Climate change covers a wide range of changes in the weather, climate, and surface temperatures of the Earth. Global warming plays an important role in climate change. Other factors, however, are also responsible for the effects of climate change on the environment:
- Extreme weather events are becoming more common and more costly. According to the National Centers for Environmental Information, there have been 69 storm events and natural disasters that cost $1 billion or more since 2015. Of these events, 14 took place in 2019. Forbes lists Hurricane Dorian in the Bahamas, floods in the Midwest, wildfires and drought in California and numerous tornadoes as some of the most destructive events attributable to global warming in 2019.
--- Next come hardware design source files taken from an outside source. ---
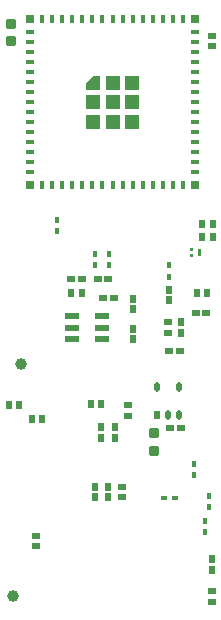
<source format=gbr>
%TF.GenerationSoftware,Altium Limited,Altium Designer,24.6.1 (21)*%
G04 Layer_Color=8421504*
%FSLAX45Y45*%
%MOMM*%
%TF.SameCoordinates,189501FC-2F9B-42A0-9727-E85274D5E768*%
%TF.FilePolarity,Positive*%
%TF.FileFunction,Paste,Top*%
%TF.Part,Single*%
G01*
G75*
%TA.AperFunction,SMDPad,CuDef*%
G04:AMPARAMS|DCode=10|XSize=0.91mm|YSize=0.83mm|CornerRadius=0.21995mm|HoleSize=0mm|Usage=FLASHONLY|Rotation=270.000|XOffset=0mm|YOffset=0mm|HoleType=Round|Shape=RoundedRectangle|*
%AMROUNDEDRECTD10*
21,1,0.91000,0.39010,0,0,270.0*
21,1,0.47010,0.83000,0,0,270.0*
1,1,0.43990,-0.19505,-0.23505*
1,1,0.43990,-0.19505,0.23505*
1,1,0.43990,0.19505,0.23505*
1,1,0.43990,0.19505,-0.23505*
%
%ADD10ROUNDEDRECTD10*%
%ADD11R,0.60000X0.70000*%
G04:AMPARAMS|DCode=12|XSize=1.21mm|YSize=0.59mm|CornerRadius=0.07375mm|HoleSize=0mm|Usage=FLASHONLY|Rotation=0.000|XOffset=0mm|YOffset=0mm|HoleType=Round|Shape=RoundedRectangle|*
%AMROUNDEDRECTD12*
21,1,1.21000,0.44250,0,0,0.0*
21,1,1.06250,0.59000,0,0,0.0*
1,1,0.14750,0.53125,-0.22125*
1,1,0.14750,-0.53125,-0.22125*
1,1,0.14750,-0.53125,0.22125*
1,1,0.14750,0.53125,0.22125*
%
%ADD12ROUNDEDRECTD12*%
%ADD13O,0.55000X0.80000*%
%ADD14R,0.55000X0.80000*%
%TA.AperFunction,BGAPad,CuDef*%
%ADD15R,1.20000X1.20000*%
%TA.AperFunction,ConnectorPad*%
%ADD17R,0.80000X0.40000*%
%ADD18R,0.40000X0.80000*%
%TA.AperFunction,SMDPad,CuDef*%
%ADD19R,0.80000X0.80000*%
%ADD20R,0.70000X0.60000*%
%ADD21R,0.54000X0.30000*%
%ADD22R,0.30000X0.54000*%
%ADD23R,0.60000X0.64000*%
%ADD24R,0.64000X0.60000*%
%TA.AperFunction,SMDPad,SMDef*%
%ADD27C,1.00000*%
G36*
X819999Y4444999D02*
X699999D01*
Y4504999D01*
X760000Y4564999D01*
X819999Y4565000D01*
Y4444999D01*
D02*
G37*
G36*
X1607500Y3077500D02*
X1577500D01*
Y3102500D01*
X1607500D01*
Y3077500D01*
D02*
G37*
G36*
X1677500Y3037500D02*
X1647500D01*
Y3097500D01*
X1677500D01*
Y3037500D01*
D02*
G37*
G36*
X1607500Y3032500D02*
X1577500D01*
Y3057500D01*
X1607500D01*
Y3032500D01*
D02*
G37*
D10*
X1275000Y1387500D02*
D03*
Y1537500D02*
D03*
X67500Y4855000D02*
D03*
Y5005000D02*
D03*
D11*
X1405000Y2662500D02*
D03*
Y2752500D02*
D03*
X1095000Y2585000D02*
D03*
Y2675000D02*
D03*
Y2422500D02*
D03*
Y2332500D02*
D03*
X1507500Y2477500D02*
D03*
Y2387500D02*
D03*
X1770000Y380000D02*
D03*
Y470000D02*
D03*
X887500Y1085000D02*
D03*
Y995000D02*
D03*
X772500Y1085000D02*
D03*
Y995000D02*
D03*
X945000Y1497500D02*
D03*
Y1587500D02*
D03*
X830000Y1497500D02*
D03*
Y1587500D02*
D03*
D12*
X584000Y2525000D02*
D03*
Y2430000D02*
D03*
Y2335000D02*
D03*
X835000D02*
D03*
Y2430000D02*
D03*
Y2525000D02*
D03*
D13*
X1487500Y1930000D02*
D03*
X1297500D02*
D03*
X1487500Y1690000D02*
D03*
X1392500D02*
D03*
D14*
X1297500D02*
D03*
D15*
X924999Y4339999D02*
D03*
X760000D02*
D03*
X1089999D02*
D03*
Y4505000D02*
D03*
X924999Y4504999D02*
D03*
X759999Y4174999D02*
D03*
X924999D02*
D03*
X1089999D02*
D03*
D17*
X1625000Y4339999D02*
D03*
X224998Y3744999D02*
D03*
X224998Y4935001D02*
D03*
Y4850000D02*
D03*
Y4765000D02*
D03*
X224998Y4680000D02*
D03*
Y4595000D02*
D03*
Y4510000D02*
D03*
Y4425000D02*
D03*
Y4339999D02*
D03*
Y4254999D02*
D03*
Y4170000D02*
D03*
Y4085000D02*
D03*
Y4000000D02*
D03*
Y3915000D02*
D03*
Y3829999D02*
D03*
X1625001Y3744999D02*
D03*
X1625001Y4935001D02*
D03*
Y4850000D02*
D03*
Y4765000D02*
D03*
X1625001Y4680000D02*
D03*
Y4595000D02*
D03*
Y4510000D02*
D03*
Y4425000D02*
D03*
Y4254999D02*
D03*
Y4170000D02*
D03*
Y4085000D02*
D03*
Y4000000D02*
D03*
Y3915000D02*
D03*
Y3829999D02*
D03*
D18*
X924999Y5040000D02*
D03*
Y3639999D02*
D03*
X1520000Y5040001D02*
D03*
X329998Y5040001D02*
D03*
X414998D02*
D03*
X499998D02*
D03*
X584999Y5040001D02*
D03*
X669999D02*
D03*
X754999D02*
D03*
X839999D02*
D03*
X1010000D02*
D03*
X1094999D02*
D03*
X1179999D02*
D03*
X1264999D02*
D03*
X1349999D02*
D03*
X1435000D02*
D03*
X1520000Y3639999D02*
D03*
X329998Y3639999D02*
D03*
X414999D02*
D03*
X499999D02*
D03*
X584999Y3639999D02*
D03*
X669999D02*
D03*
X754999D02*
D03*
X839999D02*
D03*
X1010000D02*
D03*
X1094999D02*
D03*
X1179999D02*
D03*
X1265000D02*
D03*
X1350000D02*
D03*
X1435000D02*
D03*
D19*
X224999Y5040000D02*
D03*
X224999Y3639999D02*
D03*
X1625000Y3639999D02*
D03*
X1625000Y5040000D02*
D03*
D20*
X1630000Y2550000D02*
D03*
X1720000D02*
D03*
X1492500Y2230000D02*
D03*
X1402500D02*
D03*
X935000Y2682500D02*
D03*
X845000D02*
D03*
X1505000Y1577500D02*
D03*
X1415000D02*
D03*
X667500Y2842500D02*
D03*
X577500D02*
D03*
X890000D02*
D03*
X800000D02*
D03*
D21*
X1357000Y987500D02*
D03*
X1453000D02*
D03*
D22*
X1612500Y1278500D02*
D03*
Y1182500D02*
D03*
X1745000Y912000D02*
D03*
Y1008000D02*
D03*
X1705000Y793000D02*
D03*
Y697000D02*
D03*
X1405000Y2862000D02*
D03*
Y2958000D02*
D03*
X457500Y3246500D02*
D03*
Y3342500D02*
D03*
X895000Y3055500D02*
D03*
Y2959500D02*
D03*
X775000Y3055500D02*
D03*
Y2959500D02*
D03*
D23*
X1637000Y2725000D02*
D03*
X1725000D02*
D03*
X665000Y2725000D02*
D03*
X577000D02*
D03*
X1686000Y3197500D02*
D03*
X1774000D02*
D03*
X1686000Y3310000D02*
D03*
X1774000D02*
D03*
X829000Y1780000D02*
D03*
X741000D02*
D03*
X329000Y1657500D02*
D03*
X241000D02*
D03*
X135000Y1772500D02*
D03*
X47000D02*
D03*
D24*
X277500Y670000D02*
D03*
Y582000D02*
D03*
X1765000Y4813500D02*
D03*
Y4901500D02*
D03*
X1392500Y2387500D02*
D03*
Y2475500D02*
D03*
X1005000Y996000D02*
D03*
Y1084000D02*
D03*
X1060000Y1685000D02*
D03*
Y1773000D02*
D03*
X1770000Y110000D02*
D03*
Y198000D02*
D03*
D27*
X80000Y155000D02*
D03*
X152500Y2122500D02*
D03*
%TF.MD5,81416342caa6418d681b9040296701e9*%
M02*

</source>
- Pollution and climate change are also increasing the acidification of the oceans, which can lead to mass die-offs of shellfish and other marine animals. This situation is believed to be the result of emissions and other pollutants that are changing the chemical makeup of the world's oceans. The National Oceanic and Atmospheric Administration (NOAA) reports that in the past 200 years, the pH level of the surface waters of the ocean has decreased by 0.1 pH units, which represents an increase in acidity of about 30 percent.
- The USGS predicts that climate change will reduce the amount of snowpack present in mountain ranges in the western half of the United States. This will likely increase rainfall in the areas around the mountains for a limited amount of time.
The Difference Between Global Warming and Climate Change
Perhaps the easiest way to make the distinction between global warming and climate change is to consider global warming as just one component in the larger issue of climate change. Increasing amounts of carbon dioxide in the atmosphere, other pollutants and the destruction of the rain forests also play significant roles in climate change around the world.
Taking steps to address global warming and the other factors that are speeding climate change can help to protect the environment. By reducing the use of fossil fuels and investing in green-friendly technologies, it may be possible to create a better future for people and animals alike.